Biotechnology companies are often created similarly. A scientific idea takes root within a startup that’s nurtured and shaped by experienced venture capital firms.
That blueprint has guided hundreds of drugmaking startups in the last decade, some of which have gone on to bring new medicines to market. But it’s also not the only way to build a biotech, as Alkeus Pharmaceuticals has shown.
Alkeus on Monday said it has raised $150 million and named Josh Boger, a pioneering biotech executive and founder of Vertex Pharmaceuticals, as its executive chairman.
The funding will support development of a drug for the genetic eye condition Stargardt disease that Boger, as well as Alkeus CEO and founder Leonide Saad, claim has sufficient data to support a Food and Drug Administration approval. It is the latest step in an unconventional journey for Saad and Boger, who met more than a decade ago at a startup competition.
“I’m seriously committed here,” said Boger, who hasn’t joined or advised any other biotech companies since leaving Vertex’s board in 2017. “I really thought if I don't do this, I'm wasting the knowledge that I gained in the past.”
Unlike most biotech startups, Alkeus has been run by one person for most of its existence. Saad, a former venture capitalist and consultant, in 2010 licensed a drug invented by former Columbia University professor Ilyas Washington and formed Alkeus around it.
Unknown to Saad, Boger, one of the industry’s best-known drug hunters, had his eye on the medicine as well. He had read preclinical research conducted by Washington and thought at the time, “if it works, it’s the most perfect drug I’ve ever seen,” Boger recalled.
In Stargardt, a genetic defect changes how the body processes vitamin A, which is used by the body to make retinal cells. That defect causes yellowish clumps to form in the eyes, destroying cells and triggering progressive vision loss. There are no available treatments, though a number of other experimental drugs are in clinical development.
Washington discovered that a chemical process involving vitamin A was causing those clumps to form. So he invented a form of vitamin A altered in such a way that the chemical reaction wouldn’t occur, hoping that it might slow disease progression if administered as a drug.
“It’s the most elegant possible way for a drug” to work, Boger said. The treatment blocks a chemical reaction, not a biologic target like many other medicines, and is “perceived” by the body as vitamin A rather than a foreign substance, he said.
“As a scientist, I'm aware of using adjectives for science, and especially hyperbole,” Boger said. But this “has objective facts behind it.”
Saad made the drug, now known as ALK-001 or gildeuretinol, his mission. He used his own money to fund Alkeus until he raised a $2 million Series A in 2011. Alkeus then won the MassChallenge, a biotech startup competition in Boston which Boger judged. Saad used that opportunity to convince Boger to become Alkeus’ executive chairman in 2012, three years after he’d retired as Vertex’s CEO.
Boger’s stint on the board lasted until 2015, when a Phase 2 clinical trial began and Boger felt there was nothing for him to do but “wait for the results.”
In the meantime, Saad ran Alkeus himself. He negotiated deals with manufacturing contractors and physicians at clinical testing sites. He secured grants from the FDA and National Institutes of Health. He said he was reluctant to relinquish control, so he largely stayed away from venture funding.
With about $6 million in total funding, Saad got ALK-001 through a placebo-controlled Phase 2 trial, the results of which were presented at a major medical meeting last year and showed the drug may slow retinal damage. The FDA granted the treatment a Breakthrough Therapy designation, a tool used to guide development and speed reviews.

The process involved “essentially nonstop work with no vacations, no personal life,” and no income for several years, Saad said. “I wouldn’t be able to do it again.”
He finally turned to outside investors for more significant funding, putting together the $150 million Series B round in a tough biotech market. Bain Life Sciences led the round, and was joined by three other venture firms.
“We really need to grow this company to be able to launch this drug,” he said.

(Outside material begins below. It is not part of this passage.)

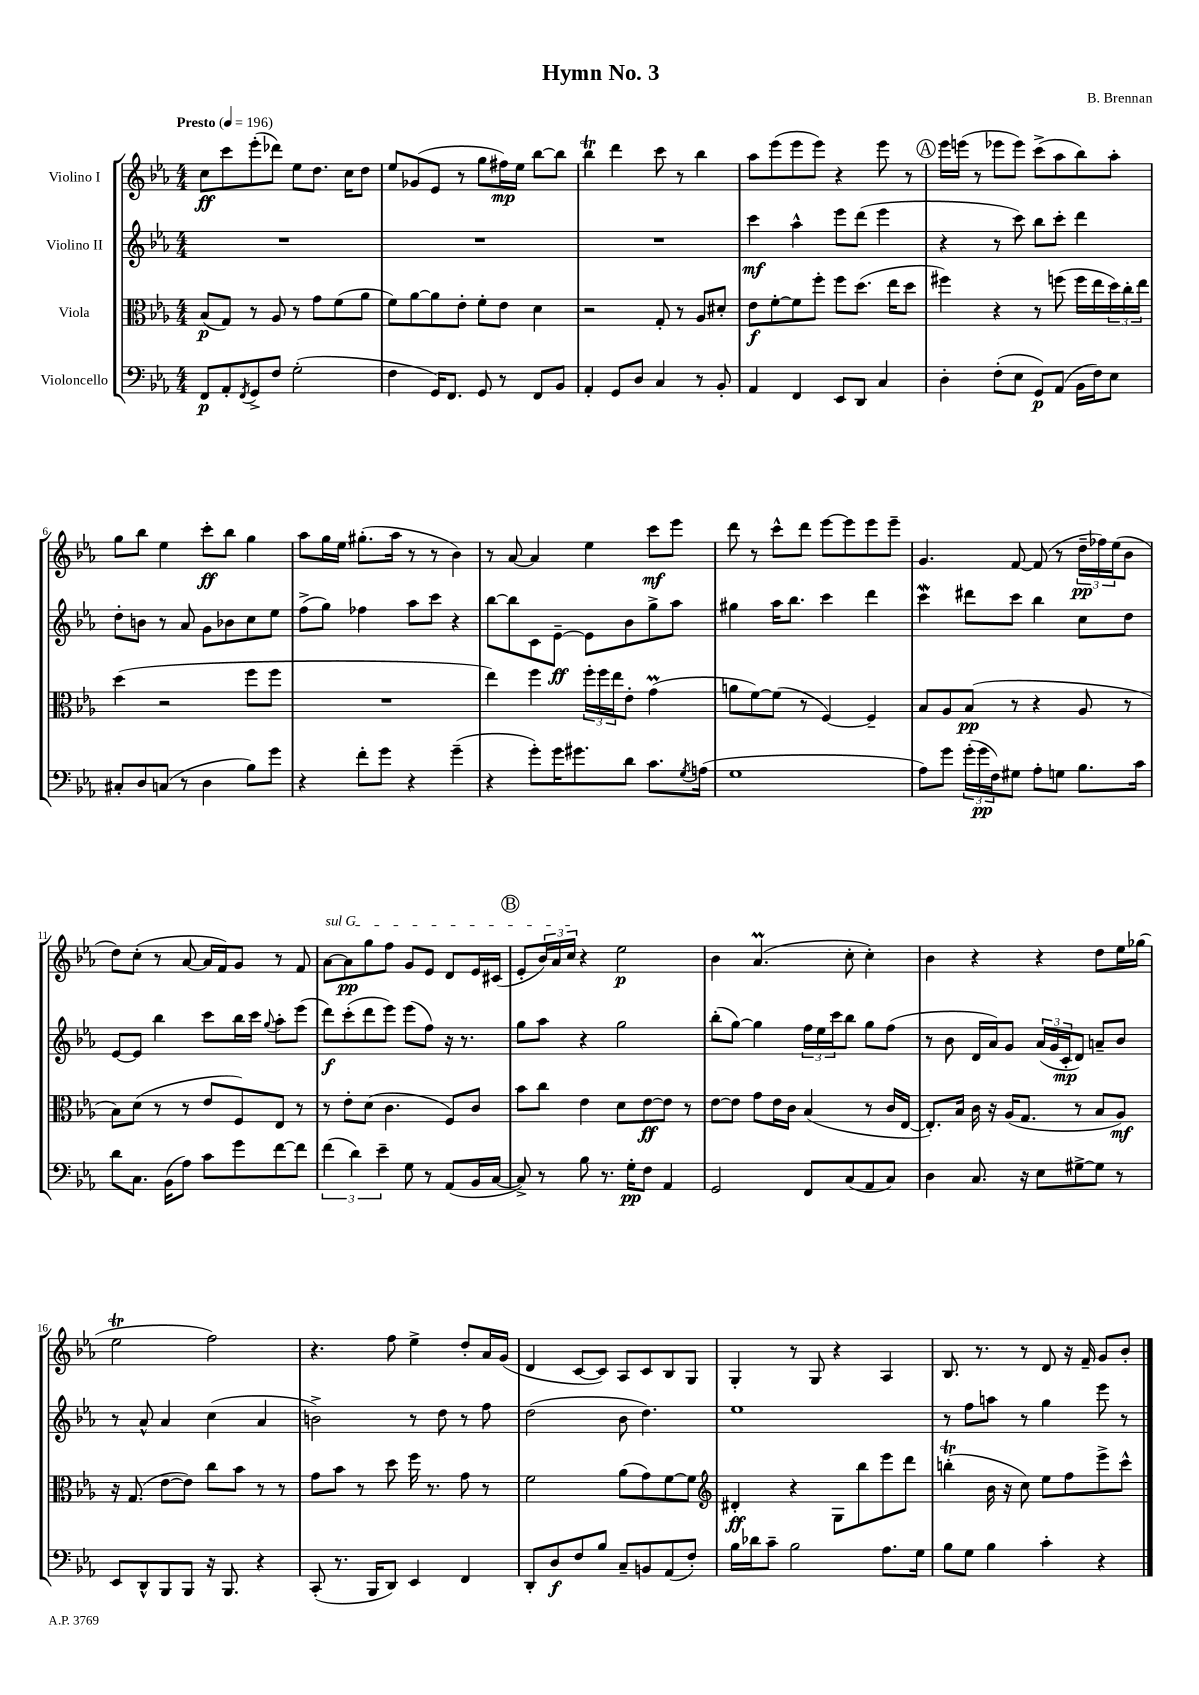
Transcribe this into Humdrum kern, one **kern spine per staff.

That’s where Boger, the onetime Merck chemist who built Vertex and took it public in 1991, is coming back in. He’s rejoining Alkeus to help with FDA discussions and plan for a commercial launch. The two expect to file an approval application next year.
“A significant percentage of drugs with Breakthrough Therapy designations have been approved off of one Phase 2 trial,” Boger said.
The company will soon grow to 5 employees, and potentially expand to 50 or more once an application is filed, according to Saad. Alkeus also has a Phase 3 trial underway in geographic atrophy, another type of vision loss, but testing there will take longer, as a second study would likely be required for approval.
All of that appealed to Boger, who has waved off positions with emerging biotech companies year after year.
“I’m actually not a startup person,” he said. But with Alkeus, he added, “I could see a clear path to patients, and now that’s even clearer with data.”